5. Personal Reflections on my Experiences in the Slums
1. Sympathy with people
I felt really sad on leaving the Smoky Mountain. I wanted to live for months and even years with the slum dwellers. Although it was difficult to adapt to life there, I often told myself that if the people living there were able to overcome all difficulties, why could I not do the same? This short visit to the slums made me realize that I had been living in a completely different world, but in the slums I felt as if that was my own world. My experience in the slums taught me that sympathy is more important than pity, and that the only way to learn sympathy is to live together with people.
2. Jesus Lives in the Poor
I felt clearly in my daily prayers that Jesus lives with each one of the slum dwellers. Jesus is also suffering with all those painfully living in poor conditions. His loving care is alive in small undernourished children carried on the thin backs of their mothers or held warmly in their hands. This is the reason why people can overcome their suffering no matter how painful it is.
There is no doubt that Jesus, the Son of God, chose poverty because he wanted to be with the poor to bear their sufferings. It could not be otherwise. Jesus could not leave children and adults alone in the midst of their poverty. The living poverty of Jesus is nothing but an expression of his deep concern for the destitute. To live poverty is a mission I have received as a priest.
3. Priestly Role
I enjoyed saying daily Mass for the residents in the middle of the slum area. It was a great blessing difficult to express in words. I raised the Sacred Host in front of the slum dwellers who, because of their busy lives, could not realize that Jesus was in their midst and proclaimed his presence there and his care for them. Could there be a greater joy? I experienced again that this was what I wanted to do and that this was the mission I desired to carry out during my whole life.
4. Things I Learned from the Children
The smiling children were a great help for me in overcoming the hardships in the slums. The children ran around joyfully with dirty faces black with charcoal and mud and bringing light everywhere.
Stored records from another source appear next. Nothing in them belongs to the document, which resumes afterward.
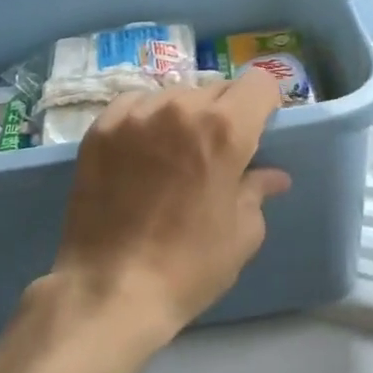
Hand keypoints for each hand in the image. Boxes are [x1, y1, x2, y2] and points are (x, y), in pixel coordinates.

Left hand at [42, 67, 291, 351]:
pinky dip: (146, 119)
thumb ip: (257, 191)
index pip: (259, 82)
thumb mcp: (242, 233)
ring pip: (174, 95)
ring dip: (183, 115)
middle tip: (216, 152)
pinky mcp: (100, 128)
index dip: (265, 103)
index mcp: (224, 129)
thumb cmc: (189, 265)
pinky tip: (141, 151)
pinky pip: (135, 105)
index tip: (259, 128)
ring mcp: (135, 114)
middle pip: (216, 89)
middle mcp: (180, 108)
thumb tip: (272, 176)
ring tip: (174, 154)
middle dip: (225, 114)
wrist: (110, 289)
They seemed to be harboring in the bottom of their hearts living springs of joy. I felt that their dynamism originated from the strength they were able to draw from within themselves. As a result, no matter how difficult their situation may be, they find joy and can survive undaunted.
As the children grow older, the smiles on their faces diminish as a consequence of anxiety concerning their future. As they approach adulthood, their smiles become scarce as they lament their past. But if one looks into the depth of their hearts, most probably the same source of their joy can be found there. That is a reminder of the expression of Jesus. “The living water of life.” I desire to learn from children how to look for the spring that has been covered over by lamenting anxieties, in order to be able to live by the power of the water of life flowing from there.
5. Dynamic Strength for Everybody
I strongly feel called to transmit these realities of the Philippines to the Japanese. In Japan over 30 thousand people commit suicide every year, while in the Smoky Mountain of Manila the same amount of people are trying to survive by collecting garbage. I feel that if anyone who has decided to commit suicide will come to the dump site of Manila and meet the smiling children living there, their hearts will certainly change. This is because the children’s smiling faces have the power to question us about the basics of life, of happiness, and of the meaning of life.
But this need not be limited to people contemplating suicide. The smiles of such children possess the power of shaking the hearts of everybody. Most probably many people could be strengthened to live from those joyfully smiling faces.